Al punto tale da far temere al nostro protagonista di non avere più una volontà sua propria. Di non essere più lui a pensare, ad agire, a vivere, bensì un qualcosa d’altro. Non è solo frustrazione. No. Diremmo, meglio, annichilimento interiore. Angoscia che diviene gradualmente forse più terribile della disperazione kierkegaardiana.
“15 agosto. […] Ma chi è colui che mi domina, questo invisibile? Questo inconoscibile, questo errante d’una razza soprannaturale? Dunque gli Invisibili esistono! Allora, come mai dall’origine del mondo non si erano ancora manifestati in modo preciso come fanno adesso con me?”.
Dai pensieri di morte, ai pensieri omicidi. Ora, la Presenza deve essere annientata. Ma prima, il protagonista deve riuscire a vederla distintamente.
Facendo finta di essere intento a scrivere, per trarla in inganno, quando, all’improvviso, la sentì dietro di sé. Fece per girarsi di scatto, ma non vide altro che lo specchio, il quale, tuttavia… Non rifletteva più la sua immagine!
Pian piano, la sua immagine cominciò a delinearsi, come se svanisse una sorta di nebbia davanti allo specchio stesso.
Fino a cosa si spingerà il nostro protagonista, animato dal desiderio di cancellare quella creatura dalla sua vita, di annullarla, annichilirla, distruggerla?
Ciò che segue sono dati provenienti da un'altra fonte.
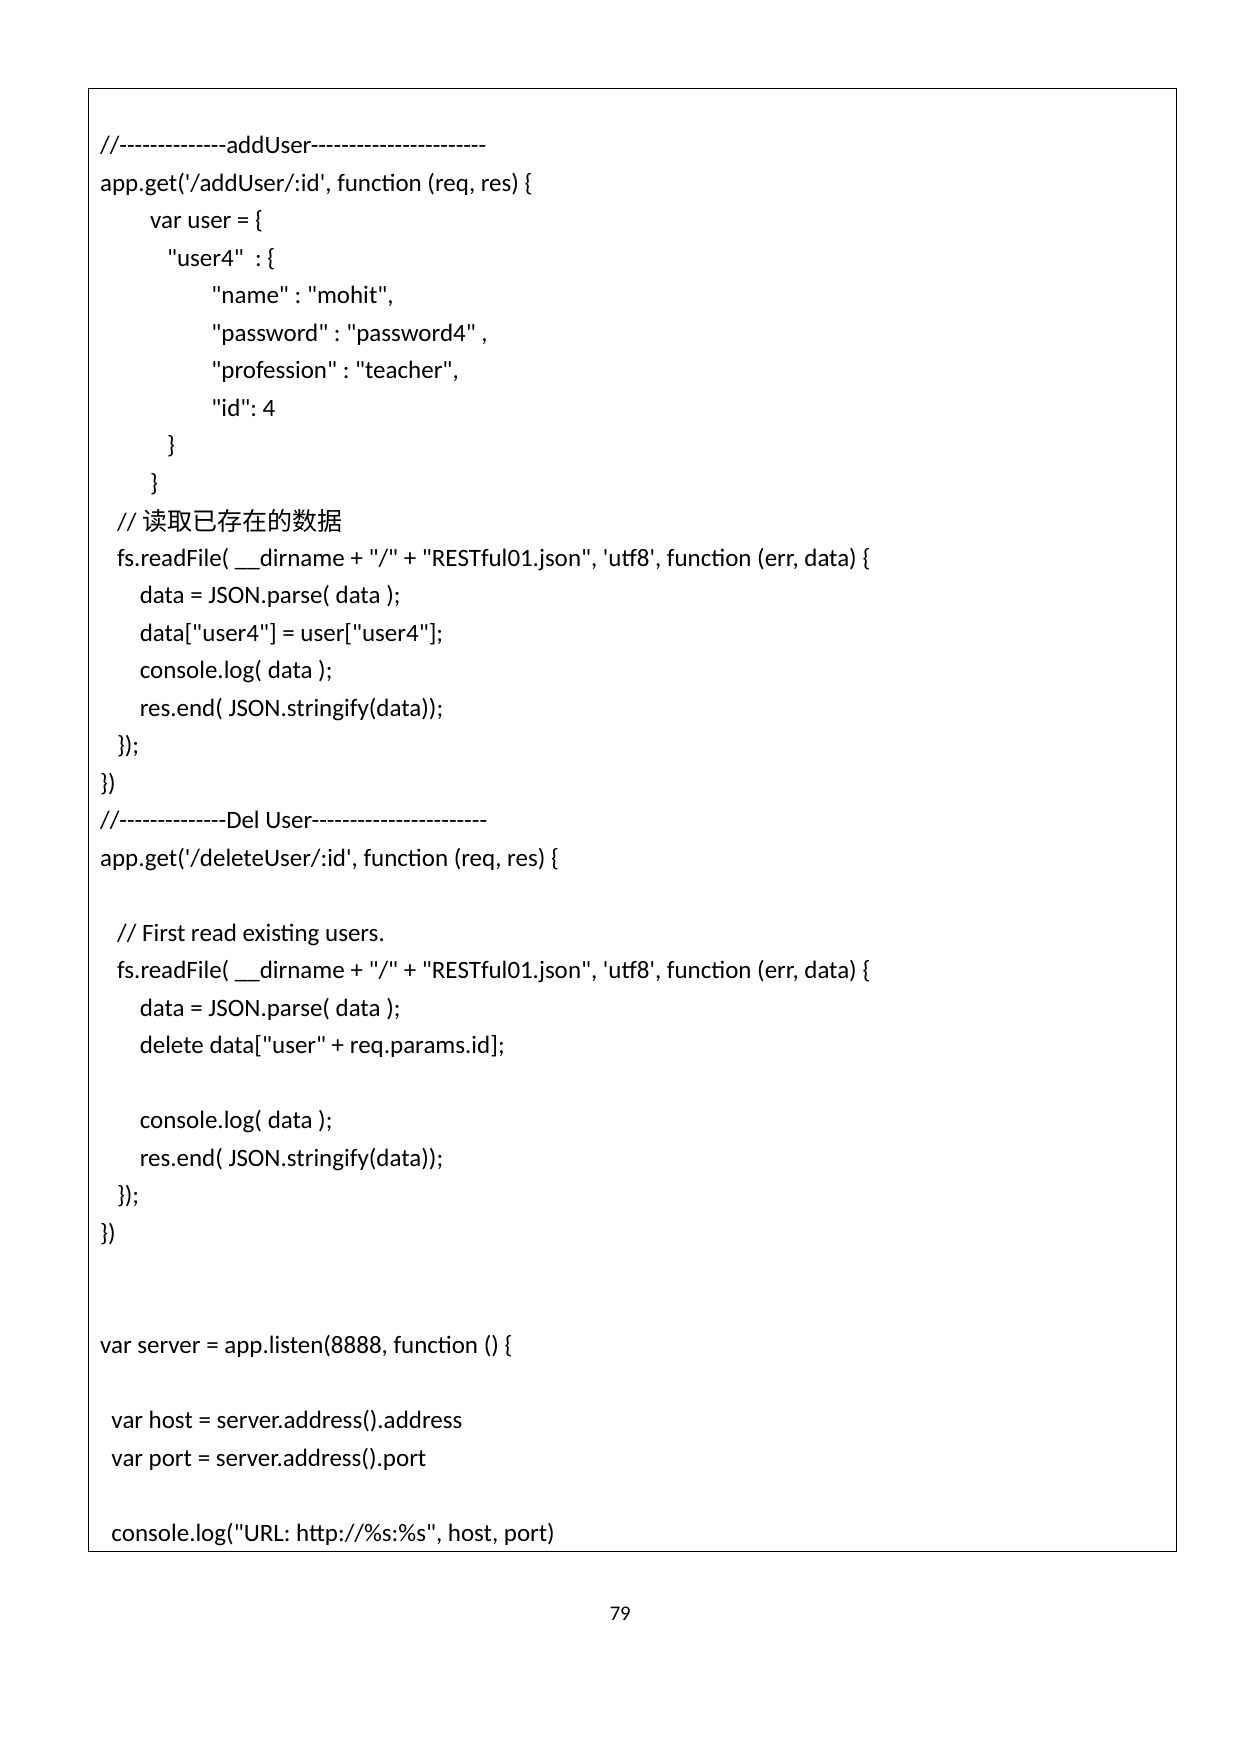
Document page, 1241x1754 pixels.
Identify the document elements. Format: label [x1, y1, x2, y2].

table_header [89, 89, 1176, 1551]
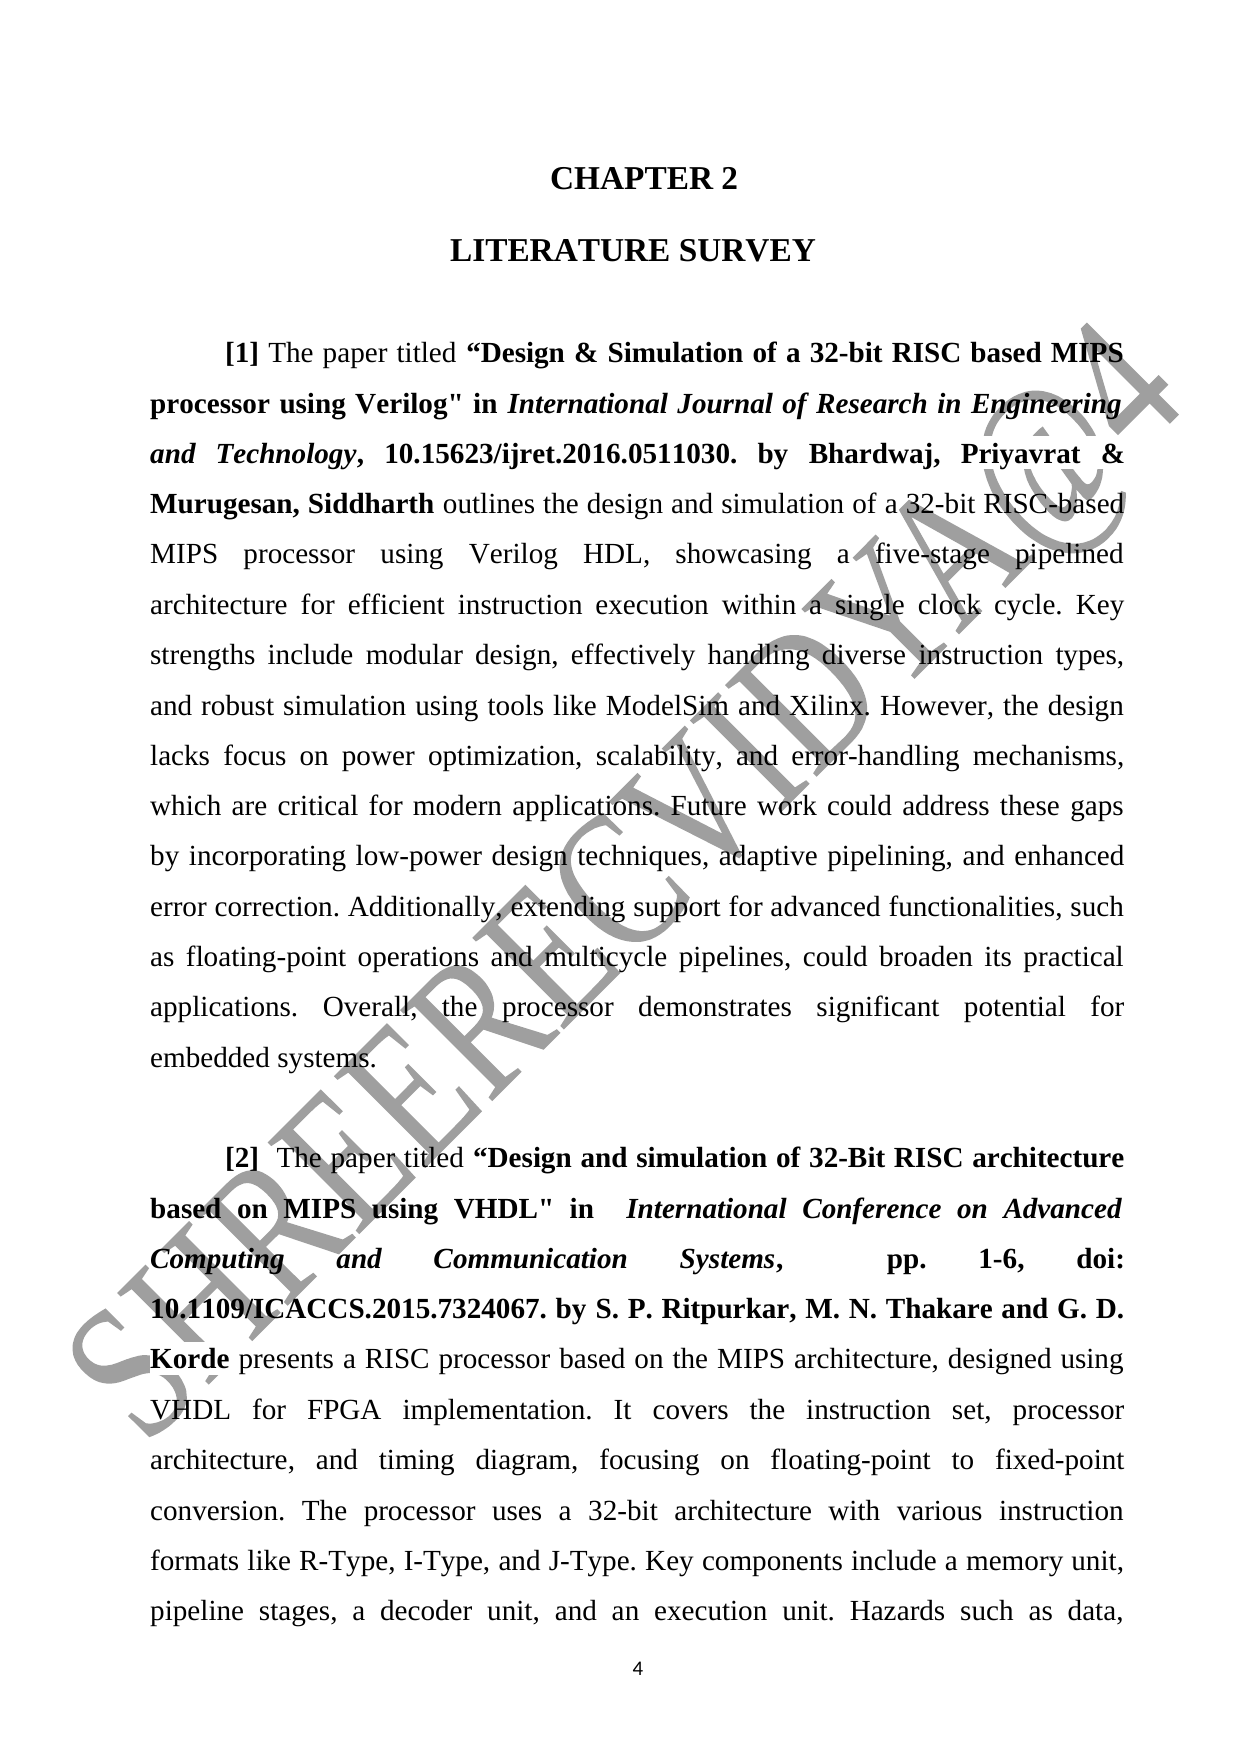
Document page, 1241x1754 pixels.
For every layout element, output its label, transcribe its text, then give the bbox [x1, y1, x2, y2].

text CHAPTER 2 [450, 158, 1125, 196]
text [150, 1140, 1125, 1627]
text [1] The paper titled “Design & Simulation of a 32-bit RISC based MIPS processor using Verilog" in International Journal of Research in Engineering and Technology, 10.15623/ijret.2016.0511030. by Bhardwaj, Priyavrat & Murugesan, Siddharth outlines the design and simulation of a 32-bit RISC-based MIPS processor using Verilog HDL, showcasing a five-stage pipelined architecture for efficient instruction execution within a single clock cycle. Key strengths include modular design, effectively handling diverse instruction types, and robust simulation using tools like ModelSim and Xilinx. However, the design lacks focus on power optimization, scalability, and error-handling mechanisms, which are critical for modern applications. Future work could address these gaps by incorporating low-power design techniques, adaptive pipelining, and enhanced error correction. Additionally, extending support for advanced functionalities, such as floating-point operations and multicycle pipelines, could broaden its practical applications. Overall, the processor demonstrates significant potential for embedded systems. [150, 335, 1125, 1073]
text LITERATURE SURVEY [375, 230, 1125, 268]
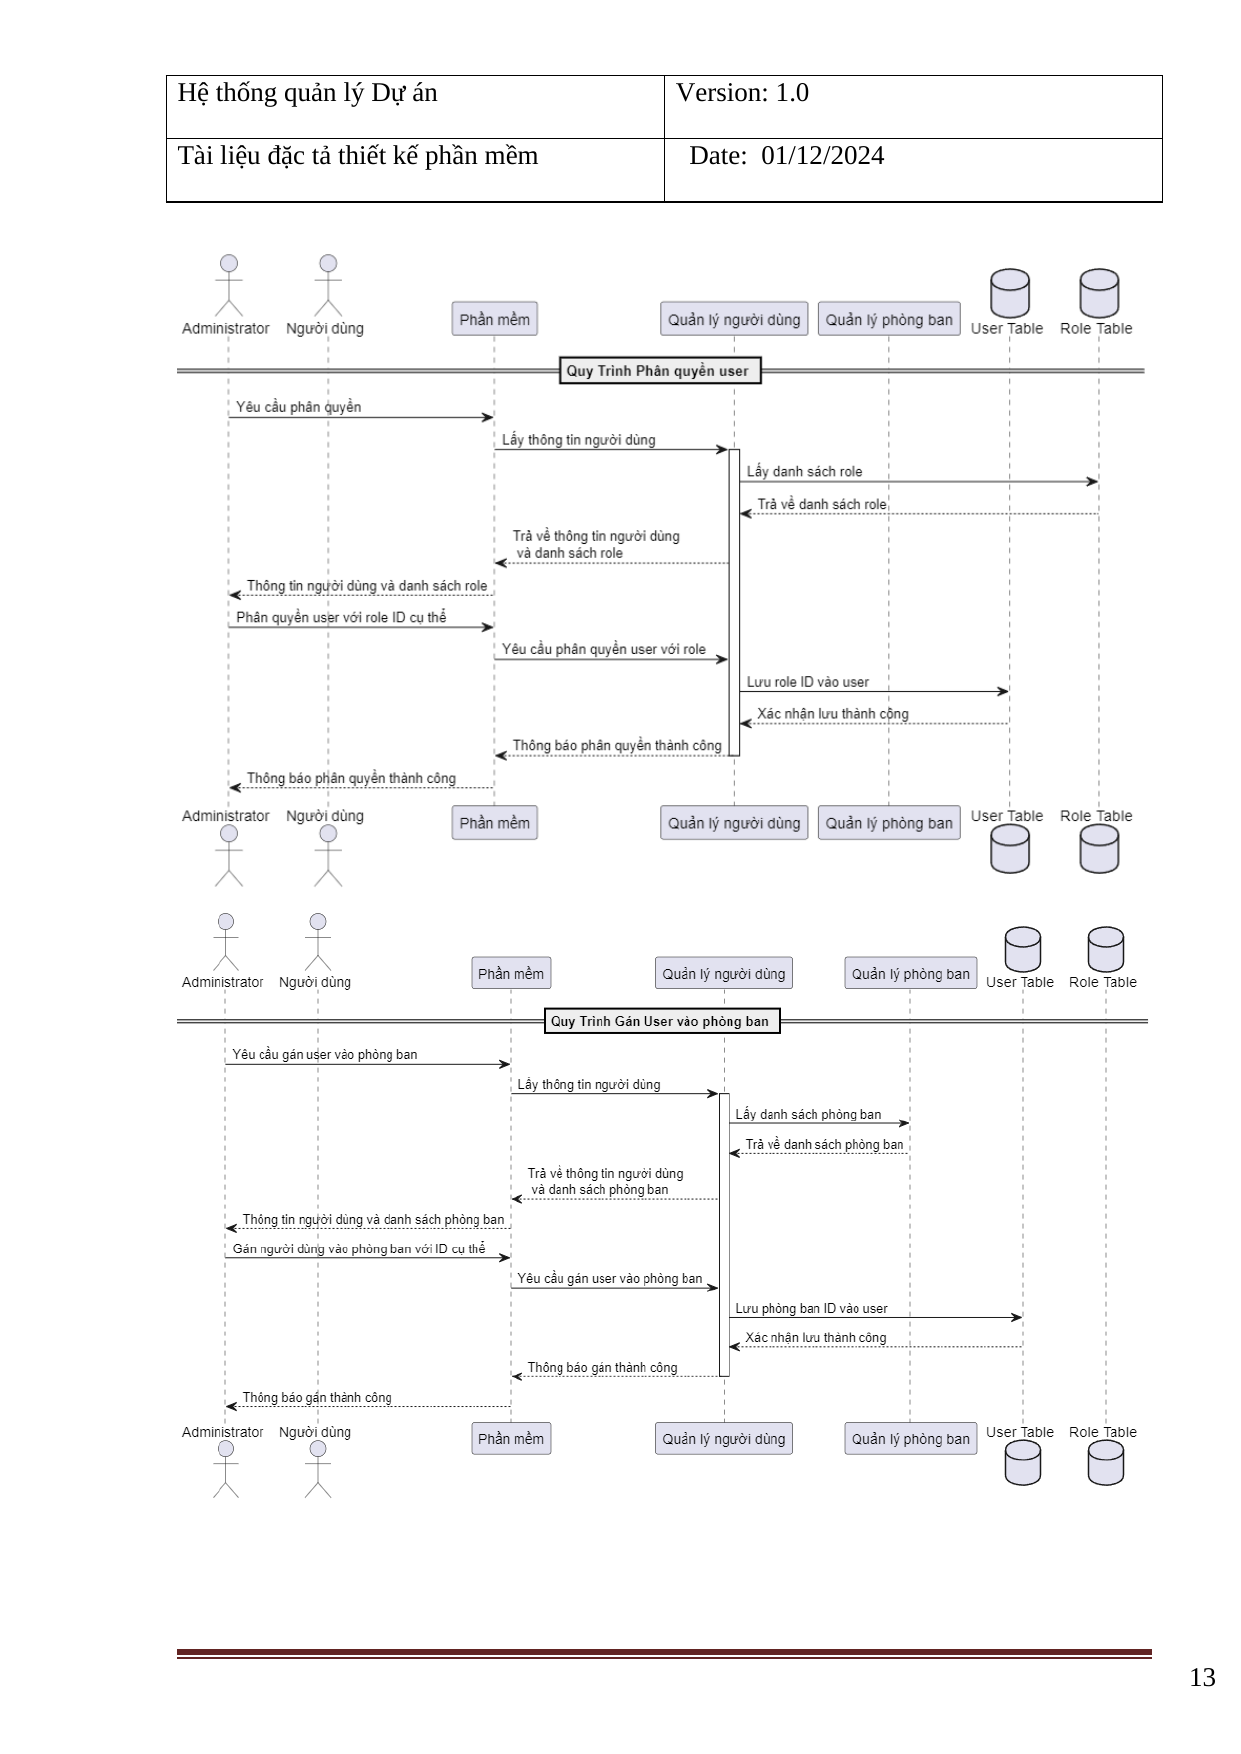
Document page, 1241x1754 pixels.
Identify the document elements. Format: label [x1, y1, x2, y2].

picture [177, 908, 1154, 1503]
picture [177, 249, 1151, 893]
In fondo, realizza nel finale, a nulla è servito che intrappolassi Horla nella casa, per poi appiccare il fuoco… Come può morire un essere invisibile, un essere soprannaturale?
E se davvero è superiore all’essere umano, il quale è esposto al pericolo della morte ad ogni istante della sua vita… Non dovrà, il protagonista, uccidere se stesso per porre fine alla maledizione?